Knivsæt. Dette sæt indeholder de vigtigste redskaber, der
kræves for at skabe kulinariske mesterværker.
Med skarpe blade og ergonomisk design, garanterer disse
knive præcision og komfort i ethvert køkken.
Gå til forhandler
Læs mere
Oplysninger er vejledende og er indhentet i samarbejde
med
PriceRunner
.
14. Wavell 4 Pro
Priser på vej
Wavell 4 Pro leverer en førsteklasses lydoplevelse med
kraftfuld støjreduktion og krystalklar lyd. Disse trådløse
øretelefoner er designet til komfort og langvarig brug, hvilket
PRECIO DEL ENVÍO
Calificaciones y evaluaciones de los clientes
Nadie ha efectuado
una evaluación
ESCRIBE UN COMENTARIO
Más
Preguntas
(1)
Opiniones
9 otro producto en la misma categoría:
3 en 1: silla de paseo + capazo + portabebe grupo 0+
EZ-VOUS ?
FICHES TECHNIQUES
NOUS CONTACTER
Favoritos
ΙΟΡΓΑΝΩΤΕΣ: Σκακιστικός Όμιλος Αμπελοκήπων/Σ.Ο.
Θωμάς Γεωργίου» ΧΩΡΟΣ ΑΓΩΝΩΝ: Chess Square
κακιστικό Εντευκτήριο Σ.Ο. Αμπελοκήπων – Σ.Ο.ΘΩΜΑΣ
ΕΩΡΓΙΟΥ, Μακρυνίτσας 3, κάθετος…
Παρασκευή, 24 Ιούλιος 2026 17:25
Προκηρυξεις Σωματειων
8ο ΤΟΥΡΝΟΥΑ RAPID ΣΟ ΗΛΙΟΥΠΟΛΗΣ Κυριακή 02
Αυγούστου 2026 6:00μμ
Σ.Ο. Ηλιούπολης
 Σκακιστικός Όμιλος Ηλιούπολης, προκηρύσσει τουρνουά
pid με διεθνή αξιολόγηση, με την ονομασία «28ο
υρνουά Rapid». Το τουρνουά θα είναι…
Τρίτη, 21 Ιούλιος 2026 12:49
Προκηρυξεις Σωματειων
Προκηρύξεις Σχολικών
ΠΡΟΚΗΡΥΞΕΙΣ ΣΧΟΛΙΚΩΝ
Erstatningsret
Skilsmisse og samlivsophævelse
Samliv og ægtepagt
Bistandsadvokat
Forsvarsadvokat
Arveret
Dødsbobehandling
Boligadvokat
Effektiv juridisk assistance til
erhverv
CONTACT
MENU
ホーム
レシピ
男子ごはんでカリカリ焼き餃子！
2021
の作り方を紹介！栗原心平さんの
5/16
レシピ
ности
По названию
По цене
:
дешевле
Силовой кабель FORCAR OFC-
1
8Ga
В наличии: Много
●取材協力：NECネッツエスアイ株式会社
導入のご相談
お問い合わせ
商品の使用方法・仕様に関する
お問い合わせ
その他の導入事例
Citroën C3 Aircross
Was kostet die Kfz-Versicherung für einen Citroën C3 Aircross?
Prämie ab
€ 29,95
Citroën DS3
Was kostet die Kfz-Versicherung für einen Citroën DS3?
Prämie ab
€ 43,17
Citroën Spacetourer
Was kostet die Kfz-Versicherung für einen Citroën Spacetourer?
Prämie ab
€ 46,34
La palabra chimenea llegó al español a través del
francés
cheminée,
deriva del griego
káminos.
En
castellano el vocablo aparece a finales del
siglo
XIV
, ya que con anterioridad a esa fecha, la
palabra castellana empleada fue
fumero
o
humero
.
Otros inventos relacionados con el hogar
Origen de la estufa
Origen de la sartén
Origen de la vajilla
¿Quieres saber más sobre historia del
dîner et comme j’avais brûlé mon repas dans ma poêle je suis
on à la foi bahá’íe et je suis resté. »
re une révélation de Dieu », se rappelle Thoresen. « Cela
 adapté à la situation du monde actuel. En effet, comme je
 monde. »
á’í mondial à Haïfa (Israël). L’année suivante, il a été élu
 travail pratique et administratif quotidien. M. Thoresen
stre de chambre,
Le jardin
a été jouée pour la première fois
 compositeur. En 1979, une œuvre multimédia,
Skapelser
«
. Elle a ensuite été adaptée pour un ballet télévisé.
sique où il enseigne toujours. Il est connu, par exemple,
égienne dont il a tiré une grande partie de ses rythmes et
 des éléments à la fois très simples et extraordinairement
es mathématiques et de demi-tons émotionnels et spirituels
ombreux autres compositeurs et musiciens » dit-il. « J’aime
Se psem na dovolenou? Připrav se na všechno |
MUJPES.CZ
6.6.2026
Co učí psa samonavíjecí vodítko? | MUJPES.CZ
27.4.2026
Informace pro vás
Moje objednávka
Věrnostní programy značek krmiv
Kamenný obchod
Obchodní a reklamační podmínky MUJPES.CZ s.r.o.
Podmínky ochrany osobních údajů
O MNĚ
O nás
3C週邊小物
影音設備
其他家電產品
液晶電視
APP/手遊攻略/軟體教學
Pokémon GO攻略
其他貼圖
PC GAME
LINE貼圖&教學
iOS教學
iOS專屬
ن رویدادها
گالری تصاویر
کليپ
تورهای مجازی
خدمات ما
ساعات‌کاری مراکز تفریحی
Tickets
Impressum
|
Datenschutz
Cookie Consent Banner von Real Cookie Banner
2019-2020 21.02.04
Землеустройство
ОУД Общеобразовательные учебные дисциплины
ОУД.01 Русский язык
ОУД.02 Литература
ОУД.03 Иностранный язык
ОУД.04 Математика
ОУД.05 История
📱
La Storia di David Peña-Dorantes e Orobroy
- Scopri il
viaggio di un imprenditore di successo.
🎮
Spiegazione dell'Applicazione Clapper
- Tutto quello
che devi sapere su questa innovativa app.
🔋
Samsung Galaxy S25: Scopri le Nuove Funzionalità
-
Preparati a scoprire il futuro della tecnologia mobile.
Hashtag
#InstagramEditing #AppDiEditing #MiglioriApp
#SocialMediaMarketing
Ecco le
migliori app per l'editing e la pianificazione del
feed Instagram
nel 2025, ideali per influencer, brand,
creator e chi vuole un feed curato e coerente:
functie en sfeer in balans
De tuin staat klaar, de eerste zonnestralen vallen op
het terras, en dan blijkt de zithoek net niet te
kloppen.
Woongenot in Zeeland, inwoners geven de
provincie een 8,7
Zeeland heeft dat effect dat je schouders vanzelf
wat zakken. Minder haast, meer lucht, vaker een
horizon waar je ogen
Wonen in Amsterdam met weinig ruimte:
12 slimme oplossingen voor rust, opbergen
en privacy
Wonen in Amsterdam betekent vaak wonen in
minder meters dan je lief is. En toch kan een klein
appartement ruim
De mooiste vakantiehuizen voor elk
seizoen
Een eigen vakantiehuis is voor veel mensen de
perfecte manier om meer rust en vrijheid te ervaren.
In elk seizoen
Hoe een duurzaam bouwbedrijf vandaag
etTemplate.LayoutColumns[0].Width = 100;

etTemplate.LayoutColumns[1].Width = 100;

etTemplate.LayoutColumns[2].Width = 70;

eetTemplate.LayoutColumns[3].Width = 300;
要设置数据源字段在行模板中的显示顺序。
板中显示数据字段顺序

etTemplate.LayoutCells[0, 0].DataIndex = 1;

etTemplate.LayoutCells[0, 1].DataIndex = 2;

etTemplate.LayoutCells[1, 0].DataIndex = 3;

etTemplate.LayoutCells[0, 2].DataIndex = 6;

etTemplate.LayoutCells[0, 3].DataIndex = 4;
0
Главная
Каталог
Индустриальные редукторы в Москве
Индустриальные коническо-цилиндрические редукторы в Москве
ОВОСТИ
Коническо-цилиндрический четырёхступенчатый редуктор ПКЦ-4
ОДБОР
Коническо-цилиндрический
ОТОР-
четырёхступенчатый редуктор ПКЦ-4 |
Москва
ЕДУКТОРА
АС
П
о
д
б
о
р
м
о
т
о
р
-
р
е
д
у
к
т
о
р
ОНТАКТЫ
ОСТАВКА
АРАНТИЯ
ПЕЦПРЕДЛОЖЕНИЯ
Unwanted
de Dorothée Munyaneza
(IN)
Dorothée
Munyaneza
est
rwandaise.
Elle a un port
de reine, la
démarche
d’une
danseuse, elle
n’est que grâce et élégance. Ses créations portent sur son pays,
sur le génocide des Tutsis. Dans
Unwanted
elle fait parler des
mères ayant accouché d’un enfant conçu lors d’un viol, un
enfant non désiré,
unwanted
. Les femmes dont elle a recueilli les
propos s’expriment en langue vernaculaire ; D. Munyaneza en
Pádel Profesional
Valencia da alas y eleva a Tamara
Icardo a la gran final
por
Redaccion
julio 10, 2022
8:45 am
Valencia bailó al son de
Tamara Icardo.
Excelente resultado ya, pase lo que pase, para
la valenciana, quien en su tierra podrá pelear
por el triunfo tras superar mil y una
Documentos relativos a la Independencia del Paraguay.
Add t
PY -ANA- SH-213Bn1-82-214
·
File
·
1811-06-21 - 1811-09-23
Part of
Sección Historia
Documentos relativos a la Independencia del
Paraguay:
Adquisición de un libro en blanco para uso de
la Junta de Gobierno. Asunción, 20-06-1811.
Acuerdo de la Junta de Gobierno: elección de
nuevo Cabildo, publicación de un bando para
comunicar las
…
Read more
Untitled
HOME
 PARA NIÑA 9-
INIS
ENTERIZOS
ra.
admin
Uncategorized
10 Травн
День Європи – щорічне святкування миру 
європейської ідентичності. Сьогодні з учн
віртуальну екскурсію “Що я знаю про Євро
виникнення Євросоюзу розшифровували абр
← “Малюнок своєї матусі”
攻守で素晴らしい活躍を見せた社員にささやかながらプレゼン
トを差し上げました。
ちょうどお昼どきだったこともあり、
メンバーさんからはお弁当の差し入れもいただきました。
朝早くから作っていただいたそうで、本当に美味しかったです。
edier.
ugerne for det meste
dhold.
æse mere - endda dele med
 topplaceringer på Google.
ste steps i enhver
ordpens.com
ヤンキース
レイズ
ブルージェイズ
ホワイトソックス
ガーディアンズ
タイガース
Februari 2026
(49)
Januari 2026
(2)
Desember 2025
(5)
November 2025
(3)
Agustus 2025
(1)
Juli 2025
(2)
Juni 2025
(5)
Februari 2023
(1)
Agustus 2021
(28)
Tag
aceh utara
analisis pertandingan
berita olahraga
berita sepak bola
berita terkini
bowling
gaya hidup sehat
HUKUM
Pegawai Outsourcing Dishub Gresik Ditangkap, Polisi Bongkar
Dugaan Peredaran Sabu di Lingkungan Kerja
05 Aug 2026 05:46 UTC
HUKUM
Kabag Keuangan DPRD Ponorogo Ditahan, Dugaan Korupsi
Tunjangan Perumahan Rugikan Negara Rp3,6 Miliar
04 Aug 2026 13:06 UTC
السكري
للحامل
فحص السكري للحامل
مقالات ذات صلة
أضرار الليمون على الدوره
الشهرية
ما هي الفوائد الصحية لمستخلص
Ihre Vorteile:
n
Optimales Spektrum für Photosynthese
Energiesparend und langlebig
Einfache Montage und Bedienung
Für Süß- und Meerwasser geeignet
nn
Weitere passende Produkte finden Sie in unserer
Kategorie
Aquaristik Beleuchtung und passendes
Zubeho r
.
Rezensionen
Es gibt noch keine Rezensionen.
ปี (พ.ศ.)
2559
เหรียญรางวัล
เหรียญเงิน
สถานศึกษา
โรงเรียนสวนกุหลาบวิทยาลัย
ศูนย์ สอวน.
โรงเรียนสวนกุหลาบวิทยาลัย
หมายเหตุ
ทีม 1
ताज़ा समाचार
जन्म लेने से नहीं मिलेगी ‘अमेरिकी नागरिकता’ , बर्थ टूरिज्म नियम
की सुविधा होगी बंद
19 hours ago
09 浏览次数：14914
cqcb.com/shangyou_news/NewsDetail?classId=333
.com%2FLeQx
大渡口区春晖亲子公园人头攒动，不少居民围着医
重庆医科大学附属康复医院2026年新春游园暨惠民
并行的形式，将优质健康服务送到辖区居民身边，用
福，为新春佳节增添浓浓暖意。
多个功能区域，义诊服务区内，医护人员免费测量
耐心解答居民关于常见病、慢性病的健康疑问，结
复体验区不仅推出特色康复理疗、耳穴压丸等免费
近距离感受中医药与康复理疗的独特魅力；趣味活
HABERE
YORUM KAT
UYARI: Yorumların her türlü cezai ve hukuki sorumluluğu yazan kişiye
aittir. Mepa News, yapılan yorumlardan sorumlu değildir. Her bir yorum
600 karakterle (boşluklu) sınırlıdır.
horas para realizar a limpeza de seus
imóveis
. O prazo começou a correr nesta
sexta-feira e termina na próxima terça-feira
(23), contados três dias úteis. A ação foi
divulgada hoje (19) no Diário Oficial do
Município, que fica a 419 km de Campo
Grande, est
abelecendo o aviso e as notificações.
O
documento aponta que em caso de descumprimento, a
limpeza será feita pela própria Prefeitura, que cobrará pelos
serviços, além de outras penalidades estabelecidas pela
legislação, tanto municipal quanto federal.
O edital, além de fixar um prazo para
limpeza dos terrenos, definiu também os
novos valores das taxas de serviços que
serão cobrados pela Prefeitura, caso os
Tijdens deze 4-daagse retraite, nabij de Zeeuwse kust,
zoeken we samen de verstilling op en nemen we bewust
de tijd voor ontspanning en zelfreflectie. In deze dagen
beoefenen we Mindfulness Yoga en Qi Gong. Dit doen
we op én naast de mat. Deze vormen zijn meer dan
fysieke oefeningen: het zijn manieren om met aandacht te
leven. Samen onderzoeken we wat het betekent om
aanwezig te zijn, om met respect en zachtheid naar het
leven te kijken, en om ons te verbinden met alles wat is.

----------

▶ **PROBLEM**
From the records above, copy out word for word the part that opens with the line containing "etTemplate.LayoutCells[0, 0].DataIndex = 1;" and closes with the line containing "etTemplate.LayoutCells[0, 2].DataIndex = 6;", including both of those lines.

▶ **RESPONSE TO THIS TASK**
etTemplate.LayoutCells[0, 0].DataIndex = 1;

etTemplate.LayoutCells[0, 1].DataIndex = 2;

etTemplate.LayoutCells[1, 0].DataIndex = 3;

etTemplate.LayoutCells[0, 2].DataIndex = 6;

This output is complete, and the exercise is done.